Bande littorale de cent mètres sur la commune du Bono : la rue Jules Ferry est située dans un espace urbanisé au sens de l’article L. 121-16 du Code de l’urbanisme 

 

 

 

 

 

 

CAA Nantes (5ème) 5 février 2019 Commune du Bono n° 17NT03879

Une société avait déposé une demande de permis de construire afin de réaliser l'extension et la restructuration d'une habitation existante sur un terrain situé 13 rue Jules Ferry. 

 

Par arrêté du 7 novembre 2014, la commune du Bono s’était opposée à cette demande au motif que la parcelle en cause n’était pas située dans un espace urbanisé de la bande littorale de cent mètres. 

 

La société a alors déposé un recours contentieux contre cet arrêté de refus devant le Tribunal administratif de Rennes qui, par un jugement du 15 décembre 2017 du tribunal administratif de Rennes, a annulé cet arrêté. 

 

La commune du Bono a relevé appel de ce jugement. 

 

En vertu de l'article L. 121-16 du Code de l’urbanisme: « en dehors des espaces urbanisés, les constructions ou installations sont interdites sur une bande littorale de cent mètres à compter de la limite haute du rivage ou des plus hautes eaux pour les plans d'eaux intérieurs désignés à l'article 2 de la loi n° 86-2 du 3 janvier 1986. (...) ». 

 

Selon une jurisprudence administrative constante, ne peuvent déroger à l'interdiction de toute construction sur la bande littorale des cent mètres que les projets réalisés dans des espaces urbanisés, caractérisés par un nombre et une densité significatifs de constructions, à la condition qu'ils n'entraînent pas une densification significative de ces espaces.

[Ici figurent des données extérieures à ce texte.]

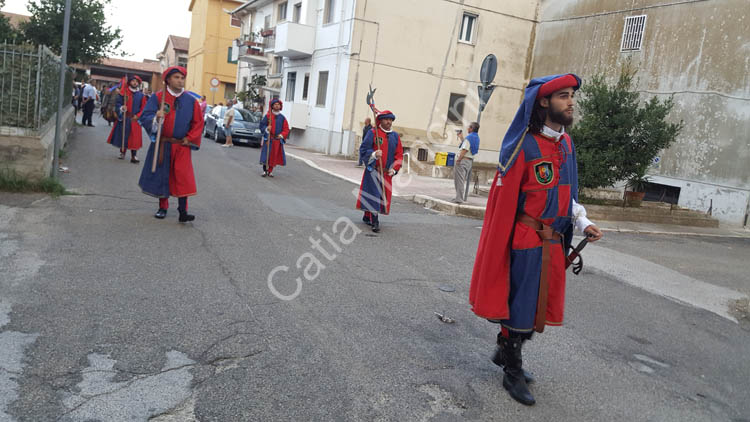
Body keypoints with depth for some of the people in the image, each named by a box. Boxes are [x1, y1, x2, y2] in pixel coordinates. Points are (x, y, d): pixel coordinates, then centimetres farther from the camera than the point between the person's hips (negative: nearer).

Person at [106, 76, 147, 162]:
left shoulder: (141, 95, 4)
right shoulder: (123, 93, 2)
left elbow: (143, 108, 3)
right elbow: (117, 103, 1)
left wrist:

L'espace à prendre en considération pour déterminer si un projet de construction se situe dans un espace caractérisé par une densité significative des constructions est constitué par l'ensemble des espaces entourant le sol sur lequel doit être édifiée la construction envisagée ou proche de celui-ci.


Appliqué au cas d’espèce, la Cour administrative d’appel de Nantes a estimé que si le terrain d'assiette du projet en litige, qui comportait déjà deux constructions, se situait en bordure immédiate, côté ouest, de la rivière du Bono et s'ouvrait au nord sur un vase espace naturel en partie boisé, longeant la rivière du Bono, il se rattachait toutefois, par ses côtés sud et est, à un espace, dont il forme l'extrémité, comportant un nombre et une densité significatifs de constructions, le terrain d'assiette étant entouré, à proximité immédiate, de parcelles presque toutes bâties, notamment les parcelles longeant le bord de mer. 

 

Dans ces conditions, ce terrain, d'ailleurs classé en zone Urbaine Ub du plan local d'urbanisme, devait être regardé comme étant situé dans un espace urbanisé. 

 

Par suite, selon la cour administrative d’appel de Nantes, les dispositions de l’article L. 121-16 du code de l’urbanisme ne faisaient aucunement obstacle à l’urbanisation de la parcelle en cause. 

 

La commune du Bono a décidé de porter cette affaire en cassation devant le Conseil d’État.